The Court of Appeal found at paragraph 34 of the judgment that: If all that is necessary is "a material contribution" and if, for that material contribution to be established, it is sufficient to establish a contribution which is more than negligible then it seems to me that the judge's conclusion cannot be faulted... The third ground of appeal, linked to some degree to the second, was then considered.
The first Defendant submitted again on appeal that the correct test in establishing causation was the but for test. In other words, the Claimant must fail unless she could prove that but for the first Defendant's negligence, she would not have suffered her injury. The first Defendant relied on pancreatitis being the most likely cause of injury.
Rejecting the view that the but for test of causation was the appropriate one in this case, Foskett J had ruled that the correct test was whether the negligence had caused or materially contributed to the injury. The issue as to whether Foskett J had been entitled to depart from the but for test fell to be considered by the Court of Appeal.
The Court of Appeal considered cases where the strict but for test had not been applied. It considered Fairchild v Glenhaven Funeral Services Ltd [2005] 2 AC 173, where the House of Lords accepted that liability could be founded against all those who had contributed to the risk of injury, even if only one Defendant could actually have been causative. McGhee v National Coal Board [1973] 1 WLR 1 was also considered. Here, the Court took a broad view of causation and, allowing the appeal, Lord Reid concluded that [f]rom a broad and practical viewpoint I can see no substantial difference between saying that what the defender did materially increased the risk of injury to the pursuer and saying that what the defender did made a material contribution to his injury.
The Court of Appeal considered in depth the cumulative cause case of Bonnington Casting Ltd v Wardlaw [1956] AC 613 where it was found that breach of duty caused or materially contributed to the injury and liability was accordingly established.

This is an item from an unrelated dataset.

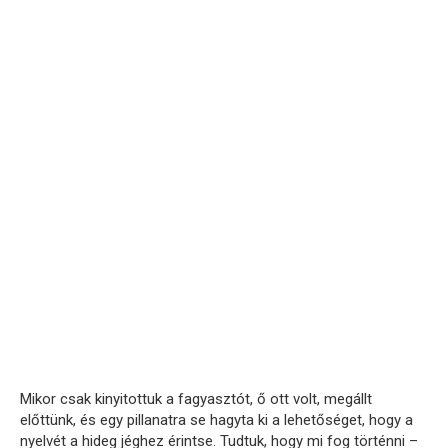
Mikor csak kinyitottuk a fagyasztót, ő ott volt, megállt
előttünk, és egy pillanatra se hagyta ki a lehetőséget, hogy a
nyelvét a hideg jéghez érintse. Tudtuk, hogy mi fog történni –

Having considered these cases, Waller LJ opined that Lord Rodger's view in Fairchild was correct; namely that in cumulative cause cases, such as Wardlaw, the but for test is modified. He then questioned whether there were medical negligence cases to suggest that Wardlaw should not be applied in this context.
At paragraph 46 of the judgment, Waller LJ found that no distinction could be drawn between medical negligence cases and others and summarized the position in cumulative cause cases as:
If the evidence demonstrates on a balance of probabilities that the injury would have occurred as a result of the non-tortious cause or causes in any event, the Claimant will have failed to establish that the tortious cause contributed. Hotson exemplifies such a situation. If the evidence demonstrates that "but for" the contribution of the tortious cause the injury would probably not have occurred, the Claimant will (obviously) have discharged the burden. In a case where medical science cannot establish the probability that "but for" an act of negligence the injury would not have happened but can establish that the contribution of the negligent cause was more than negligible, the "but for" test is modified, and the Claimant will succeed.
Dismissing the appeal, the Court of Appeal concluded that the cumulative causes in this case had caused a weakness and so Foskett J had applied the correct test and was entitled to reach his conclusion.